§ Task requirements:
A: How many lines of the records contain the string "implantation"? Case counts, so give only the number.
B: Pick up the film review after its final sentence and keep writing it.

§ Reading text:
-----
Home Sweet Home: Where Evil Lives

***1/2

Reviewed by: Jennie Kermode

Home Sweet Home: Where Evil Lives
"Dark family secrets and a desire to defray guilt at any cost underscore an eerie ghost story which hits harder because everything is so immediate." | Photo: courtesy of Frightfest

Across Europe, Germany has won respect for its approach to education and the management of narratives around the Nazi era, taking responsibility for the sins of its past and actively engaging in efforts to prevent the growth of other fascist movements. There were, however, other dark episodes in its past (as in those of many of its neighbours) which have not faced the same kind of scrutiny. Thomas Sieben’s latest film, which screened as part of Frightfest 2023, brings one of them into the light.

Maria (Nilam Farooq) is eight months pregnant and somewhat fatigued, as if common at that stage, but she’s still busy, opening up the old Wellings house which belongs to her husband’s family, making plans for the B&B which she hopes to open there. In the early evening, as she looks around outside, she is approached by a neighbour, Mike (Anton Fatoni Schneider), who brings her a present to welcome her. She tells him about her intention to build a terrace along the side of the house and he says that that area is used by his bees. She says that they will have to move. It’s a little thing, but in the context of what is to come, her unexamined sense of entitlement speaks volumes.
-----
§ Data supplied:
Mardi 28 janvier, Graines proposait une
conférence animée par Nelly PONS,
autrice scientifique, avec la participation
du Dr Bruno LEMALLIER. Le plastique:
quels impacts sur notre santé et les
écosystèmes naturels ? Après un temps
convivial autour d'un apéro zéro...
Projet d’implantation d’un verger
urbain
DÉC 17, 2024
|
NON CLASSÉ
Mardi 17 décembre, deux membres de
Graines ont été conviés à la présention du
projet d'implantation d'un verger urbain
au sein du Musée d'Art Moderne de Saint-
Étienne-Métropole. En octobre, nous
-----
§ Answers to the tasks:
A: 2

B:
Styled in imitation of a single take film, what begins as a peaceful rumination on middle class country life takes on a more sinister aspect when, alone in the spacious house as darkness falls, Maria begins to hear odd noises. Is there someone else there? Her husband is apparently at work elsewhere, in the middle of an important meeting, but she is able to let him know that she’s uneasy and he, worried about the pregnancy, promises to get there as soon as he can. Then the lighting begins to flicker, and she does one of those things which is expressly forbidden in horror films, going down into the basement by herself.

Dark family secrets and a desire to defray guilt at any cost underscore an eerie ghost story which hits harder because everything is so immediate. In its invocation of the uncanny, it also takes advantage of that altered feeling of vulnerability which comes with pregnancy, the need to protect another which changes every calculation involving risk to one’s person. Maria is not portrayed as physically helpless but it’s clear from the start how easily little things tire her, and a spot of pre-partum bleeding makes her anxious to comply with her doctor’s orders to rest. She also needs to avoid stress, which makes a discovery in the basement particularly concerning. On top of all this, she knows that fluctuating hormones could interfere with her judgement, so it’s harder for her to be confident in asserting herself, difficult to keep arguing when she’s offered reassurance and presented with reasonable explanations for what she thinks is happening.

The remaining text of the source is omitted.